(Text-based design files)
+++
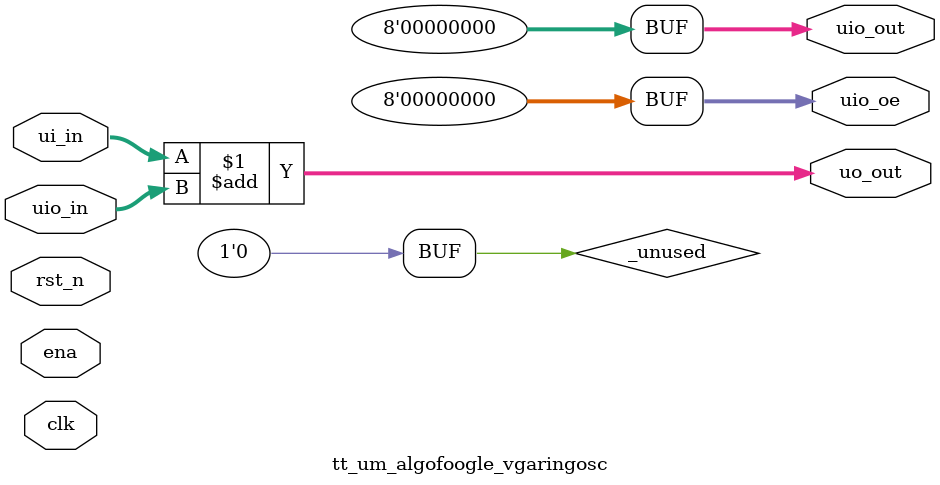
<source format=v>
/*
 * Copyright (c) 2025 Anton Maurovic
 * SPDX-License-Identifier: Apache-2.0
 */

`default_nettype none

module tt_um_algofoogle_vgaringosc (
    input  wire [7:0] ui_in,    // Dedicated inputs
    output wire [7:0] uo_out,   // Dedicated outputs
    input  wire [7:0] uio_in,   // IOs: Input path
    output wire [7:0] uio_out,  // IOs: Output path
    output wire [7:0] uio_oe,   // IOs: Enable path (active high: 0=input, 1=output)
    input  wire       ena,      // always 1 when the design is powered, so you can ignore it
    input  wire       clk,      // clock
    input  wire       rst_n     // reset_n - low to reset
);

  // All output pins must be assigned. If not used, assign to 0.
  assign uo_out  = ui_in + uio_in;  // Example: ou_out is the sum of ui_in and uio_in
  assign uio_out = 0;
  assign uio_oe  = 0;

  // List all unused inputs to prevent warnings
  wire _unused = &{ena, clk, rst_n, 1'b0};

endmodule

</source>
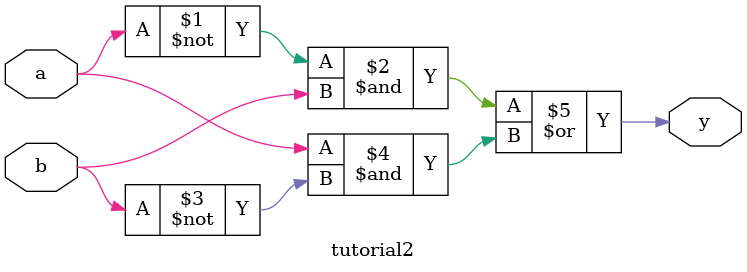
<source format=v>
module tutorial2(
    input a,
    input b,
    output y
);

assign y = (~a & b) | (a & ~b);

endmodule
</source>
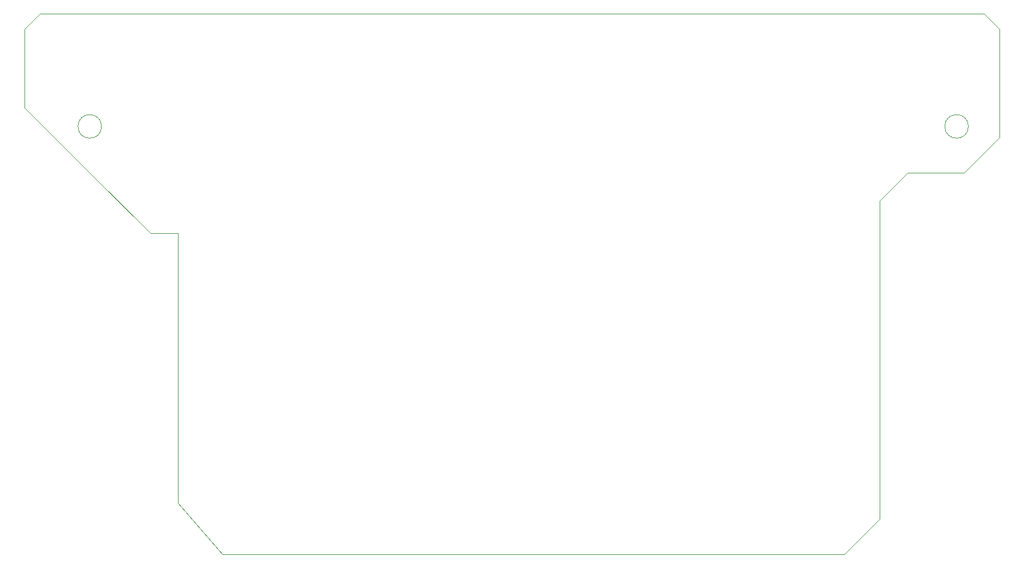
<source format=gbr>
%TF.GenerationSoftware,KiCad,Pcbnew,(6.0.11)*%
%TF.CreationDate,2023-03-11T15:53:01-07:00*%
%TF.ProjectId,arduino-mega-isa-shield,61726475-696e-46f2-9d6d-6567612d6973,rev?*%
%TF.SameCoordinates,Original*%
%TF.FileFunction,Profile,NP*%
%FSLAX46Y46*%
G04 Gerber Fmt 4.6, Leading zero omitted, Abs format (unit mm)*
G04 Created by KiCad (PCBNEW (6.0.11)) date 2023-03-11 15:53:01*
%MOMM*%
%LPD*%
G01*
G04 APERTURE LIST*
%TA.AperFunction,Profile*%
%ADD10C,0.100000*%
%TD*%
G04 APERTURE END LIST*
D10*
X186055000Y-63246000D02*
X194437000Y-63246000D01*
X197358000Y-39624000D02*
X57277000Y-39624000D01*
X194437000Y-63246000D02*
X199644000Y-58039000D01*
X77724000Y-84328000D02*
X77724000Y-72263000D01*
X195044000Y-56388000D02*
G75*
G03*
X195044000Y-56388000I-1750000J0D01*
G01*
X199644000Y-41910000D02*
X197358000Y-39624000D01*
X64643000Y-63246000D02*
X73660000Y-72263000D01*
X199644000Y-58039000D02*
X199644000Y-41910000D01*
X54991000Y-41910000D02*
X54991000Y-53594000D01*
X66393000Y-56388000D02*
G75*
G03*
X66393000Y-56388000I-1750000J0D01*
G01*
X181864000Y-114681000D02*
X181864000Y-67437000D01*
X77724000Y-84328000D02*
X77724000Y-112268000D01*
X84328000Y-119888000D02*
X176657000Y-119888000D01*
X54991000Y-41910000D02*
X57277000Y-39624000D01*
X181864000Y-67437000D02*
X186055000Y-63246000D01*
X73660000Y-72263000D02*
X77724000Y-72263000D01*
X176657000Y-119888000D02*
X181864000Y-114681000D01*
X54991000Y-53594000D02*
X64643000Y-63246000D01*
X77724000Y-112268000D02*
X84328000Y-119888000D01*
M02*

</source>
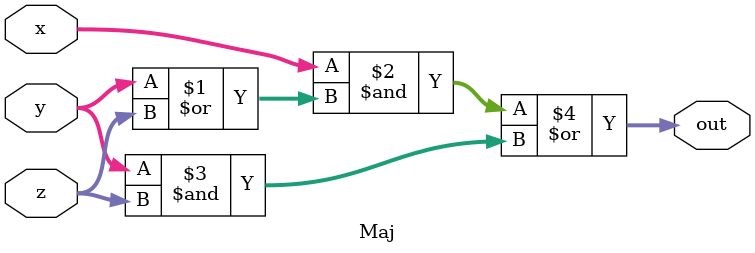
<source format=v>
module Maj(
	input [31:0] x,
	input [31:0] y,
	input [31:0] z,
	output [31:0] out
);
	assign out = ((x & (y | z)) | (y & z));

endmodule
</source>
+++
◆ BRIEF:
The entries above need an exact copy without their pictures.

◆ ANSWER BOX:
<source format=v>
/*
 * Copyright (c) 2025 Anton Maurovic
 * SPDX-License-Identifier: Apache-2.0
 */

`default_nettype none

module tt_um_algofoogle_vgaringosc (
    input  wire [7:0] ui_in,    // Dedicated inputs
    output wire [7:0] uo_out,   // Dedicated outputs
    input  wire [7:0] uio_in,   // IOs: Input path
    output wire [7:0] uio_out,  // IOs: Output path
    output wire [7:0] uio_oe,   // IOs: Enable path (active high: 0=input, 1=output)
    input  wire       ena,      // always 1 when the design is powered, so you can ignore it
    input  wire       clk,      // clock
    input  wire       rst_n     // reset_n - low to reset
);

  // All output pins must be assigned. If not used, assign to 0.
  assign uo_out  = ui_in + uio_in;  // Example: ou_out is the sum of ui_in and uio_in
  assign uio_out = 0;
  assign uio_oe  = 0;

  // List all unused inputs to prevent warnings
  wire _unused = &{ena, clk, rst_n, 1'b0};

endmodule

</source>
<source format=v>
module tutorial2(
    input a,
    input b,
    output y
);

assign y = (~a & b) | (a & ~b);

endmodule
</source>
<source format=gbr>
%TF.GenerationSoftware,KiCad,Pcbnew,(6.0.11)*%
%TF.CreationDate,2023-03-11T15:53:01-07:00*%
%TF.ProjectId,arduino-mega-isa-shield,61726475-696e-46f2-9d6d-6567612d6973,rev?*%
%TF.SameCoordinates,Original*%
%TF.FileFunction,Profile,NP*%
%FSLAX46Y46*%
G04 Gerber Fmt 4.6, Leading zero omitted, Abs format (unit mm)*
G04 Created by KiCad (PCBNEW (6.0.11)) date 2023-03-11 15:53:01*
%MOMM*%
%LPD*%
G01*
G04 APERTURE LIST*
%TA.AperFunction,Profile*%
%ADD10C,0.100000*%
%TD*%
G04 APERTURE END LIST*
D10*
X186055000Y-63246000D02*
X194437000Y-63246000D01*
X197358000Y-39624000D02*
X57277000Y-39624000D01*
X194437000Y-63246000D02*
X199644000Y-58039000D01*
X77724000Y-84328000D02*
X77724000Y-72263000D01*
X195044000Y-56388000D02*
G75*
G03*
X195044000Y-56388000I-1750000J0D01*
G01*
X199644000Y-41910000D02*
X197358000Y-39624000D01*
X64643000Y-63246000D02*
X73660000Y-72263000D01*
X199644000Y-58039000D02*
X199644000Y-41910000D01*
X54991000Y-41910000D02*
X54991000Y-53594000D01*
X66393000Y-56388000D02*
G75*
G03*
X66393000Y-56388000I-1750000J0D01*
G01*
X181864000Y-114681000D02*
X181864000Y-67437000D01*
X77724000Y-84328000D02*
X77724000Y-112268000D01*
X84328000Y-119888000D02*
X176657000Y-119888000D01*
X54991000Y-41910000D02*
X57277000Y-39624000D01*
X181864000Y-67437000D02*
X186055000Y-63246000D01*
X73660000Y-72263000D02*
X77724000Y-72263000D01*
X176657000Y-119888000D02*
X181864000Y-114681000D01*
X54991000Y-53594000D02*
X64643000Y-63246000D01*
X77724000Y-112268000D02*
X84328000Y-119888000D01*
M02*

</source>
<source format=v>
module Maj(
	input [31:0] x,
	input [31:0] y,
	input [31:0] z,
	output [31:0] out
);
	assign out = ((x & (y | z)) | (y & z));

endmodule
</source>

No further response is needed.